Problem: Write the listing out again in full. Every character must match.

Listed entries START

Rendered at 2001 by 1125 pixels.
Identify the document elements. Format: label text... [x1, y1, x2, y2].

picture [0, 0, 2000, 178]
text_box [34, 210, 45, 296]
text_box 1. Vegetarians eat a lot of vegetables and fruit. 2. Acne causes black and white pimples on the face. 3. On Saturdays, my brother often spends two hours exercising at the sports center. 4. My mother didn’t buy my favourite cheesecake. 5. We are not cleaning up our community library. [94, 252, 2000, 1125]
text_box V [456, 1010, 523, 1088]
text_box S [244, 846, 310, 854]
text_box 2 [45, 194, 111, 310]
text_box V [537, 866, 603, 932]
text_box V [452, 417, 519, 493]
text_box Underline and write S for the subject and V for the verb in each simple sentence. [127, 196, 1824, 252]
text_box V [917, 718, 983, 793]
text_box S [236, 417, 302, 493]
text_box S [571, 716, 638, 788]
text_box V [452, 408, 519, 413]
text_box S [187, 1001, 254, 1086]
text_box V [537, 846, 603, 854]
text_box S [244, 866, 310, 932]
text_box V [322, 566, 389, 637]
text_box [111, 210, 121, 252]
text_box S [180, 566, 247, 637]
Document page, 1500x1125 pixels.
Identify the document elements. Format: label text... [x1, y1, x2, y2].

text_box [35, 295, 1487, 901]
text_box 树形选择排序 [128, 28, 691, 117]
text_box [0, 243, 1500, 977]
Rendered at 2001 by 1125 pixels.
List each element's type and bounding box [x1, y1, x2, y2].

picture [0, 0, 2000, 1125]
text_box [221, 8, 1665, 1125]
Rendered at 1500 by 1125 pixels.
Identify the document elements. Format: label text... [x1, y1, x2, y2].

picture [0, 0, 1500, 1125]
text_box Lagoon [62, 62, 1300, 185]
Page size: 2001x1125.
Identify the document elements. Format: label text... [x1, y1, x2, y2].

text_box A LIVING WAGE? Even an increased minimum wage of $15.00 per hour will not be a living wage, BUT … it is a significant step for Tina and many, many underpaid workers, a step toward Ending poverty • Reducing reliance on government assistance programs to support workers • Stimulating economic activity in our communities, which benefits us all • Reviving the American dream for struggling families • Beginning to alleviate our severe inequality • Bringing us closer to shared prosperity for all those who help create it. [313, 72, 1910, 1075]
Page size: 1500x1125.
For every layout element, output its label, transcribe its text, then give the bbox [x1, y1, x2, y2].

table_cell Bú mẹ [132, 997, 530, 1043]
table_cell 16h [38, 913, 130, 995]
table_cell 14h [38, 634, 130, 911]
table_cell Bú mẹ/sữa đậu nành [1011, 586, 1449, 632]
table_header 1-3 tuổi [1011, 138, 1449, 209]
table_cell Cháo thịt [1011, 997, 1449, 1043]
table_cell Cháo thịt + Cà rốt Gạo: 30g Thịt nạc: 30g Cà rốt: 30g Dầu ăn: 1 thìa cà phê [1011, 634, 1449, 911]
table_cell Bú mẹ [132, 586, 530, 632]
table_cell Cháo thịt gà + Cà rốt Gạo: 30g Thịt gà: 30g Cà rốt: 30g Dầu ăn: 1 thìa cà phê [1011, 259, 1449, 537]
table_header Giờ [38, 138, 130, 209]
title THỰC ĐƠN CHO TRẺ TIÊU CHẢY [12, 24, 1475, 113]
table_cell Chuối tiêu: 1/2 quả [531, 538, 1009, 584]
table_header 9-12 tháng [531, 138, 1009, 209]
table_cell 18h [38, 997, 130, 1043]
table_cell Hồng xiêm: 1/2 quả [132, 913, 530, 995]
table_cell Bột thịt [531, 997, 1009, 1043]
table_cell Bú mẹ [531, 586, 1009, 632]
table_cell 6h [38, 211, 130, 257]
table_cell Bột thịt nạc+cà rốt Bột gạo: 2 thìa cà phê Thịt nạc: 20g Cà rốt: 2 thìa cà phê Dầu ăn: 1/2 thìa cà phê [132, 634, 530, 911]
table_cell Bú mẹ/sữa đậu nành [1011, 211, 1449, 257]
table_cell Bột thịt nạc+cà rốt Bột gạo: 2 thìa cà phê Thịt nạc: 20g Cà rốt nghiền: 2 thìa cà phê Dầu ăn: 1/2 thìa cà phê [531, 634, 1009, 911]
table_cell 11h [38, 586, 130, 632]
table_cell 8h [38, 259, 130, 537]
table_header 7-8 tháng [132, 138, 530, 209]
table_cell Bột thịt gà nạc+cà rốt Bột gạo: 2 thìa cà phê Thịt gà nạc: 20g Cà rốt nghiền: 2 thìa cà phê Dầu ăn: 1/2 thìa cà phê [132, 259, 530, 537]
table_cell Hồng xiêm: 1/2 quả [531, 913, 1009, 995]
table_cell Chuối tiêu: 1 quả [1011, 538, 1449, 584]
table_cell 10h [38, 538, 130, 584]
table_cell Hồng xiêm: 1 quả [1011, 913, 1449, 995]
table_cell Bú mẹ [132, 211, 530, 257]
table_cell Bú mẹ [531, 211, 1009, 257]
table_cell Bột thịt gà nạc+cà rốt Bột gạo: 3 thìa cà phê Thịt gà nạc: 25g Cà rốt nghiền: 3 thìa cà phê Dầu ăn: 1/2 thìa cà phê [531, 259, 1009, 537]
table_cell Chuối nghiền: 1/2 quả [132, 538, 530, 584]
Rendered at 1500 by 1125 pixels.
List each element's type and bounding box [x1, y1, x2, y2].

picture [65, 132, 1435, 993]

Listed entries END

Answer to the problem:
Rendered at 2001 by 1125 pixels.
Identify the document elements. Format: label text... [x1, y1, x2, y2].

picture [0, 0, 2000, 178]
text_box [34, 210, 45, 296]
text_box 1. Vegetarians eat a lot of vegetables and fruit. 2. Acne causes black and white pimples on the face. 3. On Saturdays, my brother often spends two hours exercising at the sports center. 4. My mother didn’t buy my favourite cheesecake. 5. We are not cleaning up our community library. [94, 252, 2000, 1125]
text_box V [456, 1010, 523, 1088]
text_box S [244, 846, 310, 854]
text_box 2 [45, 194, 111, 310]
text_box V [537, 866, 603, 932]
text_box V [452, 417, 519, 493]
text_box Underline and write S for the subject and V for the verb in each simple sentence. [127, 196, 1824, 252]
text_box V [917, 718, 983, 793]
text_box S [236, 417, 302, 493]
text_box S [571, 716, 638, 788]
text_box V [452, 408, 519, 413]
text_box S [187, 1001, 254, 1086]
text_box V [537, 846, 603, 854]
text_box S [244, 866, 310, 932]
text_box V [322, 566, 389, 637]
text_box [111, 210, 121, 252]
text_box S [180, 566, 247, 637]
Document page, 1500x1125 pixels.
Identify the document elements. Format: label text... [x1, y1, x2, y2].

text_box [35, 295, 1487, 901]
text_box 树形选择排序 [128, 28, 691, 117]
text_box [0, 243, 1500, 977]
Rendered at 2001 by 1125 pixels.
List each element's type and bounding box [x1, y1, x2, y2].

picture [0, 0, 2000, 1125]
text_box [221, 8, 1665, 1125]
Rendered at 1500 by 1125 pixels.
Identify the document elements. Format: label text... [x1, y1, x2, y2].

picture [0, 0, 1500, 1125]
text_box Lagoon [62, 62, 1300, 185]
Page size: 2001x1125.
Identify the document elements. Format: label text... [x1, y1, x2, y2].

text_box A LIVING WAGE? Even an increased minimum wage of $15.00 per hour will not be a living wage, BUT … it is a significant step for Tina and many, many underpaid workers, a step toward Ending poverty • Reducing reliance on government assistance programs to support workers • Stimulating economic activity in our communities, which benefits us all • Reviving the American dream for struggling families • Beginning to alleviate our severe inequality • Bringing us closer to shared prosperity for all those who help create it. [313, 72, 1910, 1075]
Page size: 1500x1125.
For every layout element, output its label, transcribe its text, then give the bbox [x1, y1, x2, y2].

table_cell Bú mẹ [132, 997, 530, 1043]
table_cell 16h [38, 913, 130, 995]
table_cell 14h [38, 634, 130, 911]
table_cell Bú mẹ/sữa đậu nành [1011, 586, 1449, 632]
table_header 1-3 tuổi [1011, 138, 1449, 209]
table_cell Cháo thịt [1011, 997, 1449, 1043]
table_cell Cháo thịt + Cà rốt Gạo: 30g Thịt nạc: 30g Cà rốt: 30g Dầu ăn: 1 thìa cà phê [1011, 634, 1449, 911]
table_cell Bú mẹ [132, 586, 530, 632]
table_cell Cháo thịt gà + Cà rốt Gạo: 30g Thịt gà: 30g Cà rốt: 30g Dầu ăn: 1 thìa cà phê [1011, 259, 1449, 537]
table_header Giờ [38, 138, 130, 209]
title THỰC ĐƠN CHO TRẺ TIÊU CHẢY [12, 24, 1475, 113]
table_cell Chuối tiêu: 1/2 quả [531, 538, 1009, 584]
table_header 9-12 tháng [531, 138, 1009, 209]
table_cell 18h [38, 997, 130, 1043]
table_cell Hồng xiêm: 1/2 quả [132, 913, 530, 995]
table_cell Bột thịt [531, 997, 1009, 1043]
table_cell Bú mẹ [531, 586, 1009, 632]
table_cell 6h [38, 211, 130, 257]
table_cell Bột thịt nạc+cà rốt Bột gạo: 2 thìa cà phê Thịt nạc: 20g Cà rốt: 2 thìa cà phê Dầu ăn: 1/2 thìa cà phê [132, 634, 530, 911]
table_cell Bú mẹ/sữa đậu nành [1011, 211, 1449, 257]
table_cell Bột thịt nạc+cà rốt Bột gạo: 2 thìa cà phê Thịt nạc: 20g Cà rốt nghiền: 2 thìa cà phê Dầu ăn: 1/2 thìa cà phê [531, 634, 1009, 911]
table_cell 11h [38, 586, 130, 632]
table_cell 8h [38, 259, 130, 537]
table_header 7-8 tháng [132, 138, 530, 209]
table_cell Bột thịt gà nạc+cà rốt Bột gạo: 2 thìa cà phê Thịt gà nạc: 20g Cà rốt nghiền: 2 thìa cà phê Dầu ăn: 1/2 thìa cà phê [132, 259, 530, 537]
table_cell Hồng xiêm: 1/2 quả [531, 913, 1009, 995]
table_cell Chuối tiêu: 1 quả [1011, 538, 1449, 584]
table_cell 10h [38, 538, 130, 584]
table_cell Hồng xiêm: 1 quả [1011, 913, 1449, 995]
table_cell Bú mẹ [132, 211, 530, 257]
table_cell Bú mẹ [531, 211, 1009, 257]
table_cell Bột thịt gà nạc+cà rốt Bột gạo: 3 thìa cà phê Thịt gà nạc: 25g Cà rốt nghiền: 3 thìa cà phê Dầu ăn: 1/2 thìa cà phê [531, 259, 1009, 537]
table_cell Chuối nghiền: 1/2 quả [132, 538, 530, 584]
Rendered at 1500 by 1125 pixels.
List each element's type and bounding box [x1, y1, x2, y2].

picture [65, 132, 1435, 993]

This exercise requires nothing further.